Resistance from IT is still a big barrier, however. "It's hard for business people to drive an initiative that far back into data integration techniques. What [Composite is] trying to do is to go to the IT people and say, 'Wouldn't it be great if you could be more responsive? Wouldn't it be great if you had lower total cost of ownership? Wouldn't you be better off with a flexible toolbox that you could bring to bear on any problem that you wish?"

These are rhetorical questions, Eve argues -- to everyone but DM traditionalists. Like it or not, he maintains, DM diehards are eventually going to have to come to terms with something very like data virtualization.

"I think it's the data warehouse appliances and these NoSQL stores that have just kind of eroded their core tenets, which is [that] the single warehouse is the place for everything," he concludes. "Once you get this many data warehouse appliances and data stores -- now that you have them, you're only going to get value by integrating them, and at that point the best way to integrate them is by virtualization. It's almost this aftermarket bad consequence of a good thing."

Not surprisingly, Philip Russom, research manager with TDWI Research, views the matter as somewhat less clear-cut. That said, Russom sees a number of undeniable benefits associated with data virtualization, including better resistance to change or disruption (DV is based on an abstraction layer, so DI targets are somewhat insulated from changes to DI sources); improved responsiveness (thanks in part to the ability to quickly provision new targets or sources); much greater reuse of objects and services; and, oddly enough, a business-oriented view of data.

"[W]hen this [virtualization] layer exposes data objects for business entities -- such as customer, order, and so on -- it provides a business-friendly view that abstracts yet handles the underlying complexity," wrote Russom, in his recent TDWI Checklist Report on Data Virtualization.
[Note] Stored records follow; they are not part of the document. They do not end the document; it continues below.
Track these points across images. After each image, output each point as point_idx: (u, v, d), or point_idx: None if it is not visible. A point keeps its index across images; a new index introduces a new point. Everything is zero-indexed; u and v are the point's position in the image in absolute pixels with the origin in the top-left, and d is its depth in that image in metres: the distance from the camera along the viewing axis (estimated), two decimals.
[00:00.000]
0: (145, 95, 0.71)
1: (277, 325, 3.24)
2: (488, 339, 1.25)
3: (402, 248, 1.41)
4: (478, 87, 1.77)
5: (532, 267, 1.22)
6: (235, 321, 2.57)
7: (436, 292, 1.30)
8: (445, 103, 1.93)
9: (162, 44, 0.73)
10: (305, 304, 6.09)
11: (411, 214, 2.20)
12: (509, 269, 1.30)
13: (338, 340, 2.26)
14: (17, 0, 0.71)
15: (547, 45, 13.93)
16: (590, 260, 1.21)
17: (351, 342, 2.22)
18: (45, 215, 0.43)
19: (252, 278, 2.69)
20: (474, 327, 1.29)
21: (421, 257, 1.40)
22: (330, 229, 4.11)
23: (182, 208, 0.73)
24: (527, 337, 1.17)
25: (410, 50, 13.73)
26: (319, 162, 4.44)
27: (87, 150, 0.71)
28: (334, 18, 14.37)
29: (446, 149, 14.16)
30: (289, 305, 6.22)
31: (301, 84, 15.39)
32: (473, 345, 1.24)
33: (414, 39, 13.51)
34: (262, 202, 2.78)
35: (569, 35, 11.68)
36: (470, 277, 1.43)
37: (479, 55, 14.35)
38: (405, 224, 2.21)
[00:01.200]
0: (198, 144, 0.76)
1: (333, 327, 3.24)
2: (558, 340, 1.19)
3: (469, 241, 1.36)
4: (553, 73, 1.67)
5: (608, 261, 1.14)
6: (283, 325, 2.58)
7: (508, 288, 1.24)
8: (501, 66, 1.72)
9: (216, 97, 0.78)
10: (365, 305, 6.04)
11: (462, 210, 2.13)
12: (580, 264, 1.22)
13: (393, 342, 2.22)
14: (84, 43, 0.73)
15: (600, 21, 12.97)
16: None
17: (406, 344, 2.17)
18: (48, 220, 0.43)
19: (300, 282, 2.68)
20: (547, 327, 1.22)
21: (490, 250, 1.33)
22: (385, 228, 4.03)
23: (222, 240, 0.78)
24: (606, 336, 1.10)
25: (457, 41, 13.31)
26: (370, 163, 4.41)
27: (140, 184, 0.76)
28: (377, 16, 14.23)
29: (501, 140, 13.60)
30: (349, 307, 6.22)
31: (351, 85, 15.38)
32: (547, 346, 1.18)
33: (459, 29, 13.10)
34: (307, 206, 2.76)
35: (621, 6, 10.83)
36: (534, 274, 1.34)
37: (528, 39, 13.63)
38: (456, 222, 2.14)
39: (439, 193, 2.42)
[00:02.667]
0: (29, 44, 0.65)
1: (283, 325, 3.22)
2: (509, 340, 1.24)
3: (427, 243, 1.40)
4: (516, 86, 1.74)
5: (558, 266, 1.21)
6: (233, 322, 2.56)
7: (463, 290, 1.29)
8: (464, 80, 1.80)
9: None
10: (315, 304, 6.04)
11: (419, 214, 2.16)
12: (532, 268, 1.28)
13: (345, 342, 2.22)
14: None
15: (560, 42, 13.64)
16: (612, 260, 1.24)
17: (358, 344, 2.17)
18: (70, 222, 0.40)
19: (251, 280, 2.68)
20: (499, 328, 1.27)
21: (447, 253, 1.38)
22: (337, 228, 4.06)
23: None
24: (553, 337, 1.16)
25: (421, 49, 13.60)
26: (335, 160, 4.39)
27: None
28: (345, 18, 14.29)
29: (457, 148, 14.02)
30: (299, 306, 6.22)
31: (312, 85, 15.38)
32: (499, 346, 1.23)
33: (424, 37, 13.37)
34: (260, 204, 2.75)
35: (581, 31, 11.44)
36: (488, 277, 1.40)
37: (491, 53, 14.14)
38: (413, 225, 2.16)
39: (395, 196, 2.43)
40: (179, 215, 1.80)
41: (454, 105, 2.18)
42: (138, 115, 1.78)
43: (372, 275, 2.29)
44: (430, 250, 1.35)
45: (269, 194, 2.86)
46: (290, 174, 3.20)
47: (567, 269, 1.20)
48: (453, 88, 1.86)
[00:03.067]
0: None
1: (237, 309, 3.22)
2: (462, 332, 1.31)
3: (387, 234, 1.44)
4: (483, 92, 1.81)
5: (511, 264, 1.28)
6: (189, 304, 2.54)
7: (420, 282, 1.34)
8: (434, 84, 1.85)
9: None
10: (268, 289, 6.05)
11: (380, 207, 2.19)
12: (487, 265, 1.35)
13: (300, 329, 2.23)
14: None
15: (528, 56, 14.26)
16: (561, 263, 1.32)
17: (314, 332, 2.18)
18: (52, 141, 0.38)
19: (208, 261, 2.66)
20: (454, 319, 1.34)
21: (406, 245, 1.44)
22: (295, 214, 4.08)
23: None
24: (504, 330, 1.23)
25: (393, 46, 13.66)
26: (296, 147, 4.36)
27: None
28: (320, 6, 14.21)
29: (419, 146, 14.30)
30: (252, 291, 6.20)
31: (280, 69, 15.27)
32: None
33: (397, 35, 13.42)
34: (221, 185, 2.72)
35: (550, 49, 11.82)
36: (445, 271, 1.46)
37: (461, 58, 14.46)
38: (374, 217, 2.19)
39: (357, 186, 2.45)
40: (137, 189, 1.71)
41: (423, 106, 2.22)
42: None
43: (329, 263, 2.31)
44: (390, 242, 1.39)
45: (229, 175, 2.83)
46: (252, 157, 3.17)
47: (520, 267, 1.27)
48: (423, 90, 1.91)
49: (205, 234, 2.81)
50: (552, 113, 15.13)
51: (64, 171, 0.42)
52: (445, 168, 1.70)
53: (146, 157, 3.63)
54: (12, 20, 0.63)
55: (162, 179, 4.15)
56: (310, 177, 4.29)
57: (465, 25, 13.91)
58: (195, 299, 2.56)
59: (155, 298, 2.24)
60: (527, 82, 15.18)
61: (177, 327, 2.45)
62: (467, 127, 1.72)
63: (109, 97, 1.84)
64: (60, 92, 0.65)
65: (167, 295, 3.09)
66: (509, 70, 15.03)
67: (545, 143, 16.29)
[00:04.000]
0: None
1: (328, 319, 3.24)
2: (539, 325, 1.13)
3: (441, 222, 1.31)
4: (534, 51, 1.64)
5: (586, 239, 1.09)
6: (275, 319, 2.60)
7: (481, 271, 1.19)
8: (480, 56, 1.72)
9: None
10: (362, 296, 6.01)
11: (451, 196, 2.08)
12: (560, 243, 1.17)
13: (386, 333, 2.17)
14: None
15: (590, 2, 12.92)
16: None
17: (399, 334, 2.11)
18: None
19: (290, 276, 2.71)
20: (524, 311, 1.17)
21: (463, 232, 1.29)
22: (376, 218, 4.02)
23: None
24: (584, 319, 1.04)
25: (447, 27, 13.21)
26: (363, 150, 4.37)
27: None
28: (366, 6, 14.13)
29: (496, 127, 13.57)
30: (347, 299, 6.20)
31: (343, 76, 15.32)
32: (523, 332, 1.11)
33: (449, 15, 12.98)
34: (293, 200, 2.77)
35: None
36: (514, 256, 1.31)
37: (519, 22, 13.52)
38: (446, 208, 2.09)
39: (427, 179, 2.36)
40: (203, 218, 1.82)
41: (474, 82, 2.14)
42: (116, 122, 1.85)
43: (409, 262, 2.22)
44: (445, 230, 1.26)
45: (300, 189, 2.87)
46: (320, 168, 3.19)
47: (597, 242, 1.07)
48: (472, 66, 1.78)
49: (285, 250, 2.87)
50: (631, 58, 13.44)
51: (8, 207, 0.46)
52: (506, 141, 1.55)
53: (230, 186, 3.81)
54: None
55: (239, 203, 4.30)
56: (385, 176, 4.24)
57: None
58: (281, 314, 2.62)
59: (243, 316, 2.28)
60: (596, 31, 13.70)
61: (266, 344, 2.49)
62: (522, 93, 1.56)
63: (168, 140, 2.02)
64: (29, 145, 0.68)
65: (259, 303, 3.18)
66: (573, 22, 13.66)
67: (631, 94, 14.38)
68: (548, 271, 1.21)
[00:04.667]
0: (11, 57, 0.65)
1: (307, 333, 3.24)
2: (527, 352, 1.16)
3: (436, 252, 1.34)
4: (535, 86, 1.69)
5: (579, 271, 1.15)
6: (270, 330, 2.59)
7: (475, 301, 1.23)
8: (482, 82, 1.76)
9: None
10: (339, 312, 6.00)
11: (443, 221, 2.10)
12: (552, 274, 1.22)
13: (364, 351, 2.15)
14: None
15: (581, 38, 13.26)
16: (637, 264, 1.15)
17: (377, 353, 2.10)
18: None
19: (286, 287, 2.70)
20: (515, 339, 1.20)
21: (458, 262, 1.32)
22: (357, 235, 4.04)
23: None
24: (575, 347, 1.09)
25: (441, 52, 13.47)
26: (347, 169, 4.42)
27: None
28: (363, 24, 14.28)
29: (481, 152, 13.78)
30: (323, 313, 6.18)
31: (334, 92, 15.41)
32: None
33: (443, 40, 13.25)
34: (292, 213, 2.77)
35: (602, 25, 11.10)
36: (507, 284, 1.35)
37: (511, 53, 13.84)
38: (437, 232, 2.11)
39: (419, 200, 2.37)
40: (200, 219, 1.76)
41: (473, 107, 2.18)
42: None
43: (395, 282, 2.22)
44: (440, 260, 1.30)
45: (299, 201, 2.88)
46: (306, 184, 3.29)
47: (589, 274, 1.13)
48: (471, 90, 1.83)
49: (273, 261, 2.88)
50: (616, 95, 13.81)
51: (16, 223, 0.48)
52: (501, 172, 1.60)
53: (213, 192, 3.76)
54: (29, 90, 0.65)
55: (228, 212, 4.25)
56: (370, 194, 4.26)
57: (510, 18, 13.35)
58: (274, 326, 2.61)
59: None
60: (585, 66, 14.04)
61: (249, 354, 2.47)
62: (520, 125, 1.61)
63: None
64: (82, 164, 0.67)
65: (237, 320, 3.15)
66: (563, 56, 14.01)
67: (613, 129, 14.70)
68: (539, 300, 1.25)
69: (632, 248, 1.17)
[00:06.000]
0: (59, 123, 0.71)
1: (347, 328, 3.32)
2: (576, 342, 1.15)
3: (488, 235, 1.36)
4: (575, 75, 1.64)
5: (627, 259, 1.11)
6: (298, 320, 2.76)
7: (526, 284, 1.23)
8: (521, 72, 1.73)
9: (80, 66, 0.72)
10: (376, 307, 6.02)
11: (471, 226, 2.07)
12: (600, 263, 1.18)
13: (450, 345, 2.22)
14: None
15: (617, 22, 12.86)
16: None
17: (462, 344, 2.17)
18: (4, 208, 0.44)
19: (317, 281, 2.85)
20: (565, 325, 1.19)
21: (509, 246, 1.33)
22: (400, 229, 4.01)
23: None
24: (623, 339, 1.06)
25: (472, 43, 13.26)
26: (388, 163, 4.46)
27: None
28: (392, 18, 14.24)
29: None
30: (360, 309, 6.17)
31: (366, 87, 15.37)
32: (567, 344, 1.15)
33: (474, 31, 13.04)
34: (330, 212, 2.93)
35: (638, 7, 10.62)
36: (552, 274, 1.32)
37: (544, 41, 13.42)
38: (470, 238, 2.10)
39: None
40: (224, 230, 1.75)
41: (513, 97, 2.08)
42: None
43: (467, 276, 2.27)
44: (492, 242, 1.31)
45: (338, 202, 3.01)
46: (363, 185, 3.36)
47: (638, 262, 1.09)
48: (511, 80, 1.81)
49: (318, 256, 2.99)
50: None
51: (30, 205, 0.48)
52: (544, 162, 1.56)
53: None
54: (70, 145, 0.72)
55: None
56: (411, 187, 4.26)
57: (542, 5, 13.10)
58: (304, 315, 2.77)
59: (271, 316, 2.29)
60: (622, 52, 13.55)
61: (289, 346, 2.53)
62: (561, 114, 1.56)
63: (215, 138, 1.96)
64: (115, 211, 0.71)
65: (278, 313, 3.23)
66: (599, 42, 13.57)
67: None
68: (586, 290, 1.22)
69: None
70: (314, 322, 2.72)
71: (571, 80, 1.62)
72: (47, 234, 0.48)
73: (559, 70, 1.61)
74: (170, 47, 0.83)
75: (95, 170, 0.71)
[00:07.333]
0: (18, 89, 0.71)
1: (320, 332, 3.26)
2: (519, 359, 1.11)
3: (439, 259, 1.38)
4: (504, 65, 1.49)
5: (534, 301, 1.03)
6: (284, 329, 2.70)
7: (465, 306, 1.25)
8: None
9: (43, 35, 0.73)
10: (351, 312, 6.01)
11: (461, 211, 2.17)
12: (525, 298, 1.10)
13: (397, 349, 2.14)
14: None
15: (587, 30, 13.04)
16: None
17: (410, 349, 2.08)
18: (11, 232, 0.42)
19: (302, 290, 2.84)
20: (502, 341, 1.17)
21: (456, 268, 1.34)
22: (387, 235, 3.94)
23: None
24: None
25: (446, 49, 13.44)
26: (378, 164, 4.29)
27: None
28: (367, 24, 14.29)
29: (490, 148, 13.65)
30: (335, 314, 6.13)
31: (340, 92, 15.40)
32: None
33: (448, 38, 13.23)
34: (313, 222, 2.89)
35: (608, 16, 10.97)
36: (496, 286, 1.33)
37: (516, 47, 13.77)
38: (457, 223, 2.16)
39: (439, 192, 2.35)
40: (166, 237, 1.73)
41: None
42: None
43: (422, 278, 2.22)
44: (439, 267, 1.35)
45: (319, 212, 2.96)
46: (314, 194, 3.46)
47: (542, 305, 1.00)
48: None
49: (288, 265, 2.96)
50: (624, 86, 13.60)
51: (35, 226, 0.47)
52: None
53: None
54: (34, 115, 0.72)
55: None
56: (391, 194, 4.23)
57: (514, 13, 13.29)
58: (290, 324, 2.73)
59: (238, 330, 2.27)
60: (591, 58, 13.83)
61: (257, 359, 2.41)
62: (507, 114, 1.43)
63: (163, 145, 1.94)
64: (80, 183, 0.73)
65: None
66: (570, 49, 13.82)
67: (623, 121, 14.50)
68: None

Russom argues that DV can help quickly improve the quality and consistency of data.

"It can ensure that inconsistencies and inaccuracies across heterogeneous enterprise data stores are identified upfront without the need for staging and pre-processing," he wrote. "In addition, [data virtualization] enables business and IT to collaborate in defining and enforcing data quality rules on-the-fly or in real time as data is federated."